BEGIN Document text

In the previous section, we saw the displacement in the case of a spring oscillating vertically. In this section, we will see the displacement in a simple pendulum.
Let us first see the details of the oscillation. It can be written in 6 steps:
1.
In fig.14.15 (a) below, a magenta mass m, is attached to a string.
The other end of the string is fixed to a rigid ceiling. We assume that,
the resistance due to the surrounding air is negligible.
• Mass m should not be very heavy. It need not be much heavier than that required to keep the string taut.
• Length L is measured from the point of support O, to the center of the mass m.

END Document text
BEGIN Records shown

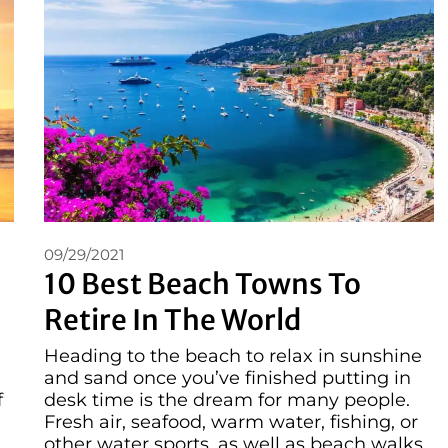
09/29/2021
10 Best Beach Towns To
Retire In The World
Heading to the beach to relax in sunshine
and sand once you’ve finished putting in
f
desk time is the dream for many people.
Fresh air, seafood, warm water, fishing, or
other water sports, as well as beach walks,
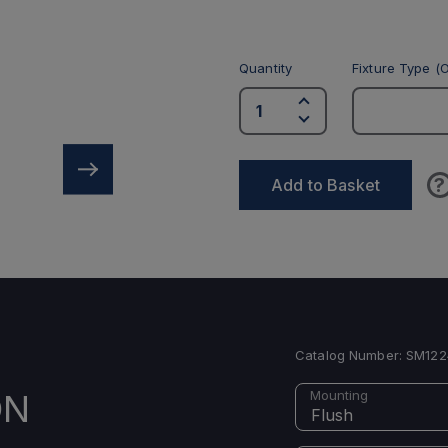
Quantity
Fixture Type (O
?
Add to Basket
Catalog Number:
SM122
ON
Mounting
Flush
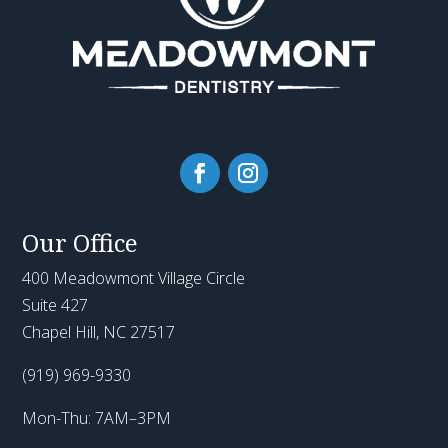
Our Office
400 Meadowmont Village Circle
Suite 427
Chapel Hill, NC 27517
(919) 969-9330
Mon-Thu: 7AM–3PM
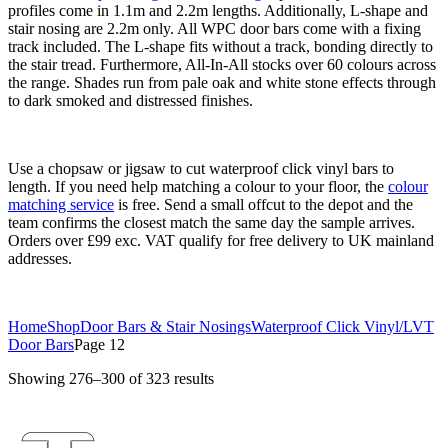
profiles come in 1.1m and 2.2m lengths. Additionally, L-shape and
stair nosing are 2.2m only. All WPC door bars come with a fixing
track included. The L-shape fits without a track, bonding directly to
the stair tread. Furthermore, All-In-All stocks over 60 colours across
the range. Shades run from pale oak and white stone effects through
to dark smoked and distressed finishes.
Use a chopsaw or jigsaw to cut waterproof click vinyl bars to
length. If you need help matching a colour to your floor, the
colour
matching service
is free. Send a small offcut to the depot and the
team confirms the closest match the same day the sample arrives.
Orders over £99 exc. VAT qualify for free delivery to UK mainland
addresses.
Home
Shop
Door Bars & Stair Nosings
Waterproof Click Vinyl/LVT
Door Bars
Page 12
Showing 276–300 of 323 results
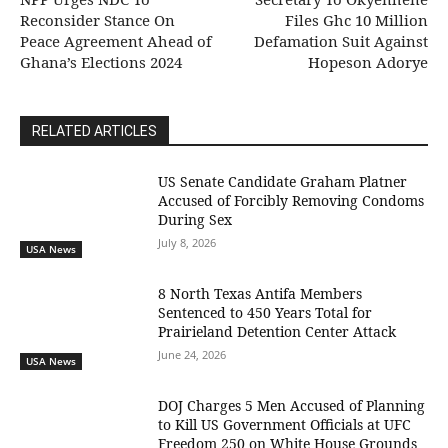
Reconsider Stance On
Files Ghc 10 Million
Peace Agreement Ahead of
Defamation Suit Against
Ghana’s Elections 2024
Hopeson Adorye
RELATED ARTICLES
US Senate Candidate Graham Platner
Accused of Forcibly Removing Condoms
During Sex
July 8, 2026
USA News
8 North Texas Antifa Members
Sentenced to 450 Years Total for
Prairieland Detention Center Attack
June 24, 2026
USA News
DOJ Charges 5 Men Accused of Planning
to Kill US Government Officials at UFC
Freedom 250 on White House Grounds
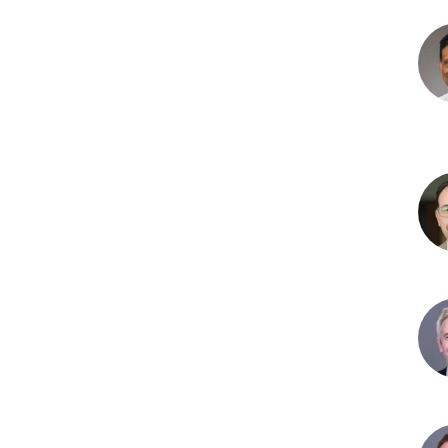
Nag
P.
Chal
MD
Sam
Gaw
MD
Joh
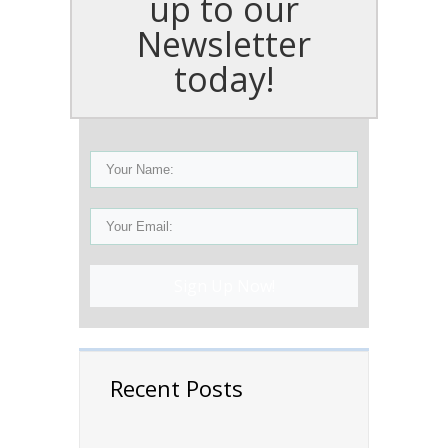
up to our
Newsletter
today!
Sign Up Now!
Recent Posts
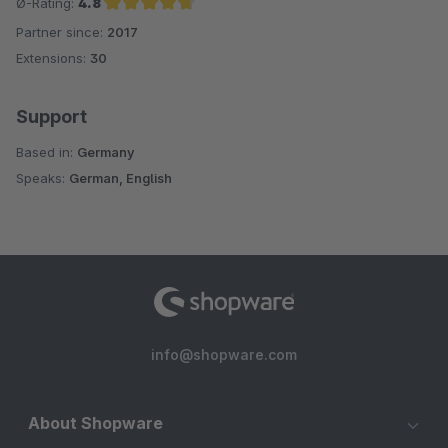
Ø-Rating:
4.8
Partner since:
2017
Average rating of 4.8 out of 5 stars
Extensions:
30
Support
Based in:
Germany
Speaks:
German, English
info@shopware.com
About Shopware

END Records shown

Brief 1: In the pendulum text, between which two points is length L measured?
Brief 2: Copy the stretch of the pendulum text from "In fig.14.15 (a)" through "the mass m." word for word.

Exercise response 1: Length L is measured from the point of support O to the center of the mass m.

Exercise response 2:
In fig.14.15 (a) below, a magenta mass m, is attached to a string.
The other end of the string is fixed to a rigid ceiling. We assume that,
the resistance due to the surrounding air is negligible.
• Mass m should not be very heavy. It need not be much heavier than that required to keep the string taut.
• Length L is measured from the point of support O, to the center of the mass m.